En los momentos más amargos, por el hambre, la desesperación o los ataques de los insurgentes filipinos en el pueblo Baler, al norte de la isla de Luzón, el tinerfeño José Hernández Arocha no se olvidó de su tierra y se arrancaba a cantar isas y folías para levantar el ánimo de sus compañeros. Formó parte del destacamento que defendió la soberanía de España en el archipiélago asiático, cuando ya el Gobierno había entregado el mismo. En estos días, durante el programa de celebración del Día de las Fuerzas Armadas, con motivo del 120 aniversario de la gesta de Los últimos de Filipinas, se reconoce a sus descendientes en varios actos. Así está previsto para esta tarde, tras el arriado de la bandera en la Avenida Marítima de Santa Cruz de Tenerife.

El investigador Alejandro Carracedo opina que José Hernández Arocha "en la actualidad sí es un gran héroe olvidado". Explica que, "en su momento, cuando volvió de Filipinas, se le hizo un gran homenaje e, incluso, una colecta para comprarle una casa". En varias ocasiones se le citó para dar ánimo a las tropas que partían a la guerra, como con el contingente de la 1ª Batería Expedicionaria de Montaña en septiembre de 1921. Carracedo señala que "tiene una plaza-rotonda en Taco, sin ninguna placa que indique quién fue ni qué hizo". Apunta que, "incluso, su tumba está perdida en uno de los patios de Santa Lastenia, sin una placa ni recuerdo de dónde yace este héroe".

Hace tres años, en mayo de 2016, la asociación de voluntarios Reservistas de Tenerife le hizo un reconocimiento a la única hija viva de Hernández Arocha, Manuela Hernández Melián.

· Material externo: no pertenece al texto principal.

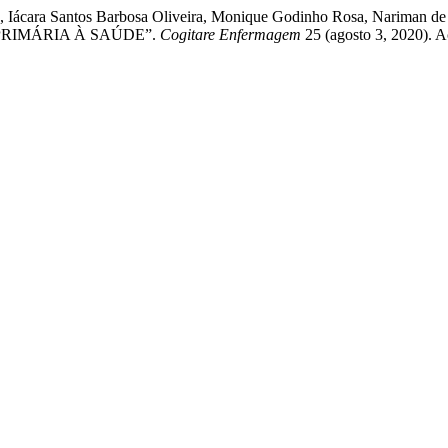
a, Iácara Santos Barbosa Oliveira, Monique Godinho Rosa, Nariman de 
RIMÁRIA À SAÚDE”.
Cogitare Enfermagem
25 (agosto 3, 2020). A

El tinerfeño de Los últimos de Filipinas tuvo 18 hijos de dos matrimonios.

En declaraciones al periodista Antonio Herrero en La Opinión de Tenerife, la octogenaria explicaba que su padre les contaba que con sus manos hizo el pozo del agua, en la que fue la casa del cura, junto a la iglesia de San Luis de Tolosa, desde donde decenas de soldados españoles resistieron 337 días los ataques de los insurgentes tagalos. Hernández era el ejemplo de habilidoso hombre de campo cuyos conocimientos ayudaron a sobrevivir a buena parte de sus compañeros. Con esa capacidad, también fabricó un horno para hacer pan con los ladrillos del piso de la iglesia y con tierra amasada. Las condiciones de vida no fueron nada fáciles en aquellos doce meses, entre junio de 1898 y junio de 1899. Manuela Hernández Melián relató que su progenitor les hablaba que tuvo que comer ratones blancos, culebras, gatos, perros, alimañas y aves. Y, al menos un par de veces, lograron capturar y comer carabao, una especie de búfalo.

En una ocasión, ante una sublevación de los soldados, salvó la vida del entonces jefe del destacamento, el teniente Martín Cerezo, quien siempre tuvo palabras de agradecimiento y reconocimiento para el soldado de tinerfeño, que tenía 22 años cuando ocurrieron los hechos.

Dos décadas después de regresar de Filipinas, el Ayuntamiento de Santa Cruz de Tenerife le concedió un empleo municipal de jardinero en la Plaza de Weyler, recuerda Carracedo. Hernández Arocha pertenecía a una familia humilde y se incorporó al servicio militar obligatorio en el reemplazo de 1895.

Cuando regresó de las islas asiáticas, el 26 de marzo de 1900 se casó con Juana González Díaz, con quien tuvo cinco hijos, de los que solo cuatro llegaron a adultos. En 1918 se quedó viudo y volvió a contraer matrimonio con Elena Melián Arrón, con la que procreó el resto de su descendencia.

Tuvo una vida tranquila, según Alejandro Carracedo, que apunta que, cuando murió, su familia tuvo que pedir ayuda a Capitanía para el entierro. Sin embargo, como ya no era militar, el Ejército remitió a sus seres queridos a la Beneficiencia. Por ahora, esta persona sigue siendo una gran desconocida en su Isla y su país, como otros muchos hombres de campo canarios que sirvieron a una bandera con orgullo, valor y lealtad.